Клокачев познакомил их.
— Войнович, — отрекомендовался незнакомый капитан.
Узнав его фамилию, Ушаков вспомнил — о Войновиче ему рассказывали. Когда-то Марко Иванович Войнович плавал на придворной яхте. Потом командовал Каспийской флотилией. Но с ним случился конфуз: его захватил в плен персидский Ага-Мухамед-хан. И в плену Войнович пробыл целый год.
Клокачев быстро отпустил Ушакова:
— Вы устали с дороги. Отдохните денек. Выберите себе из команды корабля денщика, устройтесь, а завтра — за работу! Квартира у вас при казармах. Вашим кораблем временно командует капитан-лейтенант Антон Селёвин.
Ушаков откланялся.
От адмирала он сразу же пошел на верфь к стапелю, на котором строился его корабль. Федор Федорович хотел посмотреть, как идет работа, и познакомиться со своей командой.
Подходя к адмиралтейским воротам, Ушаков издалека увидал давно знакомую — еще с воронежских лет — картину. По обеим сторонам громадных ворот толпились бабы, девки и дети. Они держали завернутые в тряпье (чтоб не остыли!) котелки и горшочки со щами и кашей.
Это семьи «чистодельцев», вольнонаемных мастеров — плотников, купоров, резчиков — принесли обед и ждут полуденной пушки. Они передадут мужьям и отцам еду, а те вынесут им в мешках щепу, которой всегда много на стройке.
Тут же толкались с лотками и кошелками бабы-торговки.
Ушаков издалека услышал обычные адмиралтейские звуки — стук кузнечных молотов, скрип блоков, треканье29 и пение рабочих, перетаскивавших вручную тяжелую кладь.
Из калитки вышел дневальный боцман, — надоело сидеть в тесной и душной каморке.
— Что вы тут, бабье-тряпье, разгуделись? — беззлобно прикрикнул он на шумевшую толпу.
— Сам ты — тряпье, сальная пакля!
— С нока-рея сорвался, что ли? — понеслось в ответ.
Боцман стоял, смеясь над этим потревоженным муравейником.
— Пожалуйте, ваше высокоблагородие! — распахнул он перед Ушаковым калитку.
Антоша Селёвин непритворно обрадовался старому товарищу: Он и в капитан-лейтенантском чине, как и в гардемаринском, был такой же «Сенелёвин»: маленький, угреватый, невзрачный.

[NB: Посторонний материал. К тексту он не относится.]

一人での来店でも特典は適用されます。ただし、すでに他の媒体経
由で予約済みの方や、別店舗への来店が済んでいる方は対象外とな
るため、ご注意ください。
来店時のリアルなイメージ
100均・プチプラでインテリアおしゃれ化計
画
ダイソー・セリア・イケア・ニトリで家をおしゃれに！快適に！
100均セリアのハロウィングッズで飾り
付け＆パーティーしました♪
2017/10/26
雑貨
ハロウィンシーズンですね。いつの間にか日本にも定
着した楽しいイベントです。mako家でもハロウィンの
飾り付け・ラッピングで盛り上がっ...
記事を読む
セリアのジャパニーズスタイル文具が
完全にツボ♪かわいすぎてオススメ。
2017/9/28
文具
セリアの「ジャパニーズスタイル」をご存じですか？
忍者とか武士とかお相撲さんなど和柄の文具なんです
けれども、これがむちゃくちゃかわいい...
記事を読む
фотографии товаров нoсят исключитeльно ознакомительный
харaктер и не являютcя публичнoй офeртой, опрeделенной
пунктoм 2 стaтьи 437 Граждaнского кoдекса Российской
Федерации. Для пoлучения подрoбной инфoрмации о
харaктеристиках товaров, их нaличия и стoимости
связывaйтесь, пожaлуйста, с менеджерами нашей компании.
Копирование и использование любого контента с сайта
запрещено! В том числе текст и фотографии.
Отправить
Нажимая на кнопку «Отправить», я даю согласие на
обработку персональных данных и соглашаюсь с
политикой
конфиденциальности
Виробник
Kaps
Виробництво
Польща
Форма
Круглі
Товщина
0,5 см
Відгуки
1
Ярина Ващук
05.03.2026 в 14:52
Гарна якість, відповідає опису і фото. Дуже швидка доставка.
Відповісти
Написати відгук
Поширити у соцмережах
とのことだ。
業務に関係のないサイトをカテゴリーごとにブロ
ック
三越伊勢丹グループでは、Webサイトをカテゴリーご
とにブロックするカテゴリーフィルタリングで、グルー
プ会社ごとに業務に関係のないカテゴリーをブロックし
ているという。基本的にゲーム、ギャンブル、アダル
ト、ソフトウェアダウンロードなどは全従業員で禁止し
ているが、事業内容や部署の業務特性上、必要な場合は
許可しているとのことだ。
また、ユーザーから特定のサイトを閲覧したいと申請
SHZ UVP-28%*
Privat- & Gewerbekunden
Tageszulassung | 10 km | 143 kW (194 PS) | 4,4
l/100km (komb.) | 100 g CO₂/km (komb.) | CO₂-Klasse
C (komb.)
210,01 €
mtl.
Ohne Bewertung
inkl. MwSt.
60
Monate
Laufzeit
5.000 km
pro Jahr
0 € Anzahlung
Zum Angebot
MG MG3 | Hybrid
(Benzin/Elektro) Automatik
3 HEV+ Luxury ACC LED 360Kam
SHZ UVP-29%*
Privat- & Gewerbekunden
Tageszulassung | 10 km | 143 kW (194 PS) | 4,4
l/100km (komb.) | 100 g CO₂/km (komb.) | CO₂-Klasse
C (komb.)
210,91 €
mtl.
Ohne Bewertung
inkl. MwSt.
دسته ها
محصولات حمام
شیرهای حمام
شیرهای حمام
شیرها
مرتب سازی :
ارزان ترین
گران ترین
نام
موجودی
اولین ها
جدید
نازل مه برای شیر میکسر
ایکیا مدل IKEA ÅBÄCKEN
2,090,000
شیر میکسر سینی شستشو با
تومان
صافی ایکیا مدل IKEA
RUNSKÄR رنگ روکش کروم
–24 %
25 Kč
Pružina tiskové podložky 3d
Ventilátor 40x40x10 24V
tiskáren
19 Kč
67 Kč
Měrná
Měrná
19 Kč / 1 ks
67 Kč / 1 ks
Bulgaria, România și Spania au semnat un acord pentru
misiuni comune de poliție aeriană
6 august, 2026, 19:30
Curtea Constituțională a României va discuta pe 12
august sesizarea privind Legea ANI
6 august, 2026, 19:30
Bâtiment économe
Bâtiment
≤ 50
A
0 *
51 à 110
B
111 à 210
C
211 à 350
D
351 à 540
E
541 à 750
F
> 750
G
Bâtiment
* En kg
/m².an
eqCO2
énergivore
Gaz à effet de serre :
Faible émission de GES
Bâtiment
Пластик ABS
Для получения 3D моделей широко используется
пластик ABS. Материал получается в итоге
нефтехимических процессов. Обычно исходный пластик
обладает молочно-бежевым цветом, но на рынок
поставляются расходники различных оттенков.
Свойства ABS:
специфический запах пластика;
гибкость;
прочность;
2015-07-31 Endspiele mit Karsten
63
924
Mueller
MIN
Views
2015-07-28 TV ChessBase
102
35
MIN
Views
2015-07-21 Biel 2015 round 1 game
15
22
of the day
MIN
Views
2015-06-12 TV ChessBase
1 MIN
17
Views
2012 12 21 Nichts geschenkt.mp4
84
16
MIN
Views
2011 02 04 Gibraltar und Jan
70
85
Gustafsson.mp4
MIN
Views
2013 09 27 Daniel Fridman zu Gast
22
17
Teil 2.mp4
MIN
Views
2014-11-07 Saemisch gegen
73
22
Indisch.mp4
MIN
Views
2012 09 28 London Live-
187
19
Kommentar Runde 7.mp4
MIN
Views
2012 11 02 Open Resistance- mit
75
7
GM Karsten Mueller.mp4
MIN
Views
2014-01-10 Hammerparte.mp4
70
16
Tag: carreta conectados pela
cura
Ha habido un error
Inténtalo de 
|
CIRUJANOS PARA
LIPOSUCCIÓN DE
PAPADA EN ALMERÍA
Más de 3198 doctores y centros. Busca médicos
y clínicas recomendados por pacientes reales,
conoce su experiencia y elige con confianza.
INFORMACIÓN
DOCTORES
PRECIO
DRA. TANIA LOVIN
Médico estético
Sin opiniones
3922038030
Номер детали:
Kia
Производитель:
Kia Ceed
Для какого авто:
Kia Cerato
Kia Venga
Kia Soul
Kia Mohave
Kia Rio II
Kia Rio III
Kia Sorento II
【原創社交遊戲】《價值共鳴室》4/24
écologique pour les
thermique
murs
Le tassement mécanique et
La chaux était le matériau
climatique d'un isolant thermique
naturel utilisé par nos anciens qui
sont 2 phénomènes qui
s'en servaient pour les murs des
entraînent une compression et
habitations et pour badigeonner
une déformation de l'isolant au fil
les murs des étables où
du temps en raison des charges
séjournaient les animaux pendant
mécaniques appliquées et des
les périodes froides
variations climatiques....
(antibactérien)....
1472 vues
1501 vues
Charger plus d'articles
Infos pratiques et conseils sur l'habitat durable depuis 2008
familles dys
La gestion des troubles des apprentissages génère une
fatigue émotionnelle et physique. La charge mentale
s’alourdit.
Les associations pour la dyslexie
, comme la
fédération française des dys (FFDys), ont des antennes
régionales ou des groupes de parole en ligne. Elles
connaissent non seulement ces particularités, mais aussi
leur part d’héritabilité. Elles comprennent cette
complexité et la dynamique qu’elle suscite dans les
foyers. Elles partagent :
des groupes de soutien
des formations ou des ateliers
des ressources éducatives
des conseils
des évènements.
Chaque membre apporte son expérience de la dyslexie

— Наконец-то изволили пожаловать, Феденька! — говорил он, обнимая Ушакова. — Заждался я тебя. Меня давно в Таганроге прам ждет. Лучше там командовать прамом, чем в этой пыльной дыре фрегатом! Ну, ваше высокоблагородие, извольте принимать свою посудину!
И Селёвин повел Ушакова к стапелю.
Как и ожидал Федор Федорович, его «посудина» пока что больше напоминала рыбий остов, чем корабль: торчали одни голые ребра шпангоутов.
Здесь, на стапеле, была занята большая часть экипажа и офицеров.
Селёвин представил Ушакову корабельных лейтенантов, следивших за работой. Расторопнее и живее остальных показался Федору Федоровичу небольшой смуглый Иван Лавров.
Ушаков переходил от одной группы матросов к другой, говорил с ними, присматривался к команде своего будущего корабля.
У штабеля досок, которые подносили с берега к кораблю десятка два матросов, он застал жаркий спор. Федор Федорович издалека уловил архангельские морские словечки, знакомые ему по мичманскому плаванию в Белом море.
— Хорошо, коли припадет много ветра, а ежели море остеклеет30, тогда что будешь делать? — спрашивал спокойный, низкий голос.
В ответ раздался скрипучий тенорок, напиравший по волжски на «о»:
— Конечно, худая снасть отдохнуть не дасть!